U.S. measures to expand foreign investment screening are having an increasingly chilling impact on Chinese companies’ willingness to invest in the U.S., said Jingyuan Shi, a media and technology lawyer with Simmons & Simmons. As the Biden administration continues to implement its China strategy, including its administration of the Committee on Foreign Investment in the U.S., some Chinese technology companies “are adopting a wait-and-see attitude,” especially amid the U.S.-China “trade tension atmosphere,” Shi said during a March 24 webinar hosted by the law firm.
The European Union could remove exceptions to its COVID-19 vaccine export regime, expanding the controls to the rest of the globe, Bloomberg reported a senior EU official as saying. The current EU vaccine export control regime, put in place on Feb. 1, has many large exceptions, including Africa and the Middle East, to make sure that vaccine supply lines are uninterrupted and many poorer countries can receive the shots. However, until orders can be filled that the EU made with vaccine manufacturers, the country exceptions are on the chopping block as are protections to companies such as Pfizer Inc. and Moderna Inc. until they fulfill their contracts, the report said.

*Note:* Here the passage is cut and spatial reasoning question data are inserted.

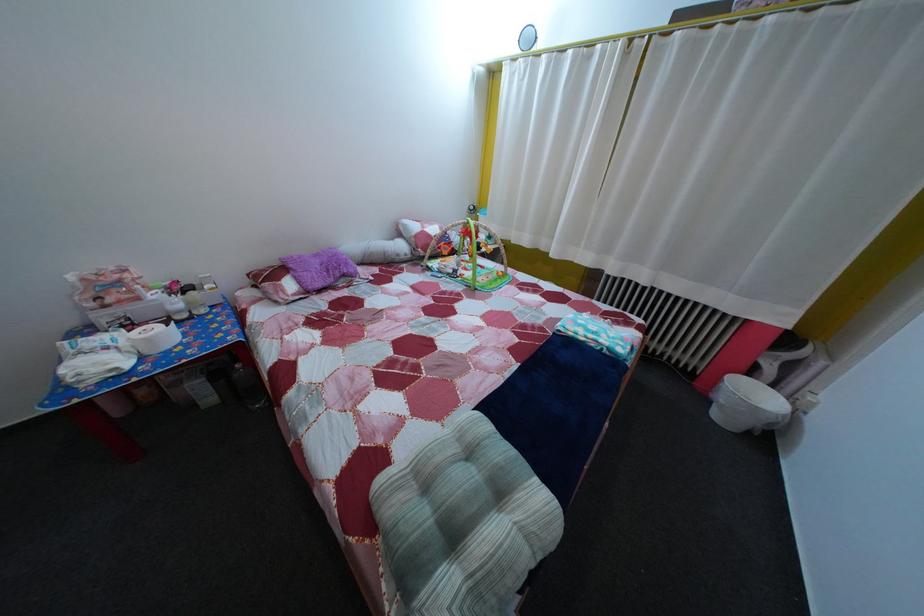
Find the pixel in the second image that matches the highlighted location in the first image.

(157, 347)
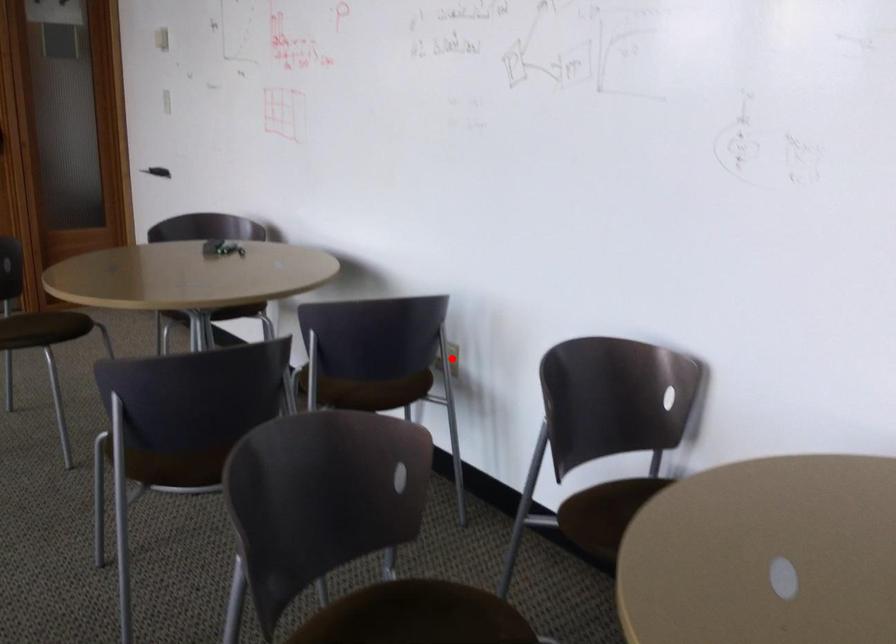
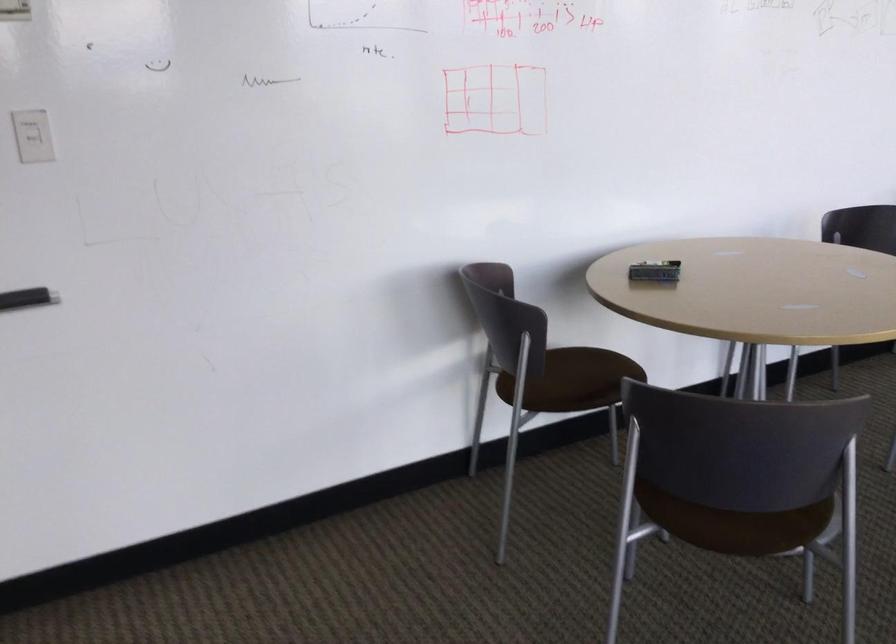
Question: I am providing you with two images of the same scene from different viewpoints. A red point is marked on the first image. Can you still see the location of the red point in image 2?

Choices:
 (A) Yes
 (B) No

Answer: (B)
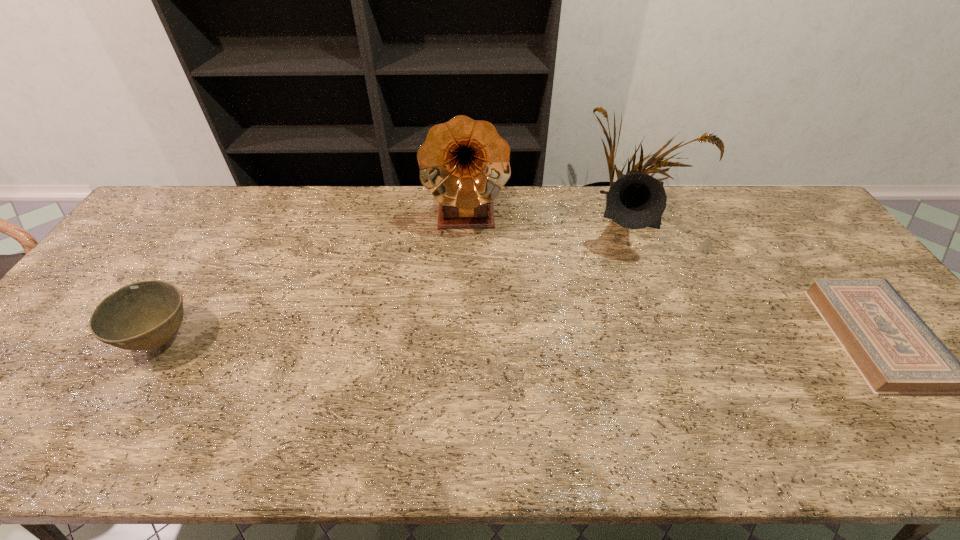
Identify the location of free spot on the desktop that is between the leftmost object and the shortest object and is positioned from the horn of the third object from left to right. This screenshot has height=540, width=960. (608, 338).

The image size is (960, 540). I want to click on free spot on the desktop that is between the leftmost object and the Bible and is positioned on the horn of the second object from left to right, so click(468, 339).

A 55-year-old man has been extradited to the U.S. from Malaysia, making him the first North Korean national to be brought to the states to face a criminal charge, the Department of Justice announced in a March 22 news release. Mun Chol Myong, a North Korean businessman, is charged with laundering money through the U.S. financial system to provide luxury items to North Korea. Mun allegedly defrauded U.S. banks for years and violated sanctions on the oppressive North Korean regime in amounts exceeding $1.5 million, according to recently unsealed court documents. He also was allegedly affiliated with the Reconnaissance Geneal Bureau, North Korea's chief intelligence organization. He made his first appearance March 22 in the U.S. District Court for the District of Columbia, where he had been indicted May 2, 2019, on six counts of money laundering. Mun was arrested in Malaysia May 14, 2019.

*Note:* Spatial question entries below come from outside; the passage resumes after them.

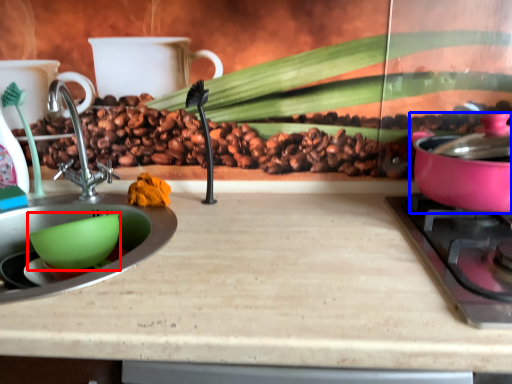
Question: Which object appears farthest to the camera in this image, mixing bowl (highlighted by a red box) or kitchen appliance (highlighted by a blue box)?

Choices:
 (A) mixing bowl
 (B) kitchen appliance

Answer: (A)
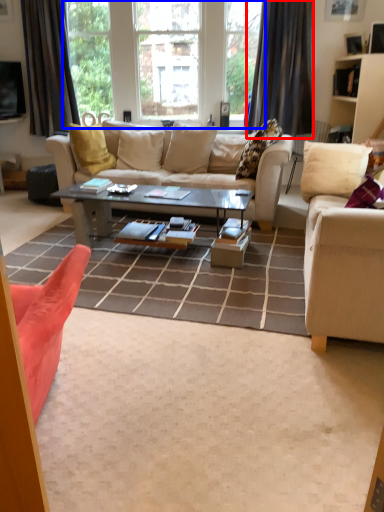
Question: Which object is further to the camera taking this photo, curtain (highlighted by a red box) or window (highlighted by a blue box)?

Choices:
 (A) curtain
 (B) window

Answer: (B)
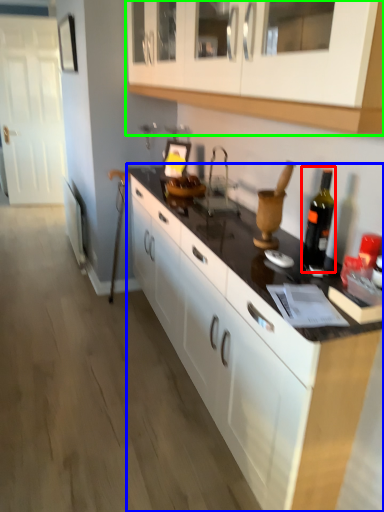
Question: Based on their relative distances, which object is nearer to bottle (highlighted by a red box)? Choose from countertop (highlighted by a blue box) and cabinetry (highlighted by a green box).

Choices:
 (A) countertop
 (B) cabinetry

Answer: (A)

A bipartisan group of lawmakers introduced a bill that would impose sanctions on Russian government officials responsible for human rights abuses against their own people. The bill, which was introduced in the House in February and the text released this week, would require President Joe Biden to impose Magnitsky human rights sanctions against Russia for the poisoning of Russian opposition leader Alexei Navalny and the use of other biological weapons. The administration earlier this month sanctioned a host of Russian officials and agencies for Navalny’s poisoning and imprisonment (see 2103020067). The bill also calls for the State Department to “urge” Germany to “withdraw its support” from the Nord Stream 2 pipeline project (see 2103180047). The legislation was introduced by Reps. Steve Cohen, D-Tenn., Joe Wilson, R-S.C., Marcy Kaptur, D-Ohio, Brian Fitzpatrick, R-Pa., and David Cicilline, D-R.I.
The United Kingdom's Office of Financial Sanctions Implementation published an updated list of all the individuals or entities subject to an asset freeze in the U.K. The sanctions regimes include individuals and entities from 21 countries, and for seven non-state reasons including cybercrimes and relationship to ISIL (Da'esh) and al-Qaida.